Shrimp Ceviche

User Reviews

4.6

174 reviews
Excellent
  • Prep Time

    10 mins

  • Marinating Time

    30 mins

  • Total Time

    40 mins

  • Servings

    4

  • Calories

    305 kcal

  • Cuisine

    American

Shrimp Ceviche

Shrimp Ceviche uses raw shrimp marinated in lime juice until firm and opaque, then combined with chopped tomatoes, avocado, jalapeno, cucumber, red onion, and cilantro. The citrus 'cooks' the shrimp, resulting in a fresh, bright dish with a balance of spicy, tangy, and creamy textures. It is served chilled, typically with tostados or tortilla chips.

Description

This Shrimp Ceviche recipe starts by seasoning cleaned, raw shrimp with kosher salt and immersing them in freshly squeezed lime juice to marinate in the refrigerator for 30 to 60 minutes. The acid from the lime juice firms the shrimp’s texture by denaturing the proteins, effectively 'cooking' them without heat.

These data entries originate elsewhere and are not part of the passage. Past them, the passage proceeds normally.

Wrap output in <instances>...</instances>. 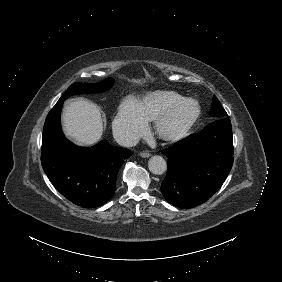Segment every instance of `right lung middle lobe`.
Listing matches in <instances>:
<instances>
[{
    "label": "right lung middle lobe",
    "instance_id": "dd1d6c3e",
    "mask_svg": "<svg viewBox=\"0 0 282 282\" xmlns=\"http://www.w3.org/2000/svg\"><path fill=\"white\" fill-rule=\"evenodd\" d=\"M113 83L114 80L112 78H106L103 81L95 84L74 83L66 90L59 101H64L70 96L76 94L103 92L111 88Z\"/></svg>",
    "mask_w": 282,
    "mask_h": 282
}]
</instances>
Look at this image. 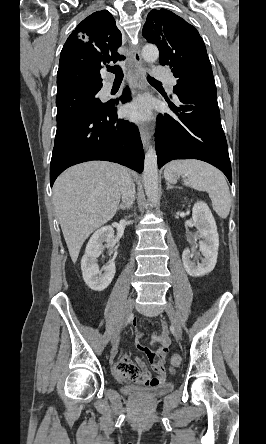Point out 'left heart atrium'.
Segmentation results:
<instances>
[{
    "mask_svg": "<svg viewBox=\"0 0 266 444\" xmlns=\"http://www.w3.org/2000/svg\"><path fill=\"white\" fill-rule=\"evenodd\" d=\"M125 115L134 121H146L151 117V104L146 97H139L124 107Z\"/></svg>",
    "mask_w": 266,
    "mask_h": 444,
    "instance_id": "obj_1",
    "label": "left heart atrium"
}]
</instances>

The ceviche combines the marinated shrimp with diced Roma tomatoes, cubed avocado, finely chopped jalapeno (adjusted for spice level), cucumber, thinly sliced red onion, and minced cilantro. Seasoned further with black pepper and additional salt, the mixture is stirred until evenly combined. The balance of creamy avocado, crisp vegetables, and spicy pepper complements the tangy lime-cured shrimp.

Typically served immediately, ceviche is accompanied by tostados or tortilla chips for scooping. The fresh, chilled dish works well as an appetizer or light meal, featuring contrasting textures and a refreshing citrus flavor.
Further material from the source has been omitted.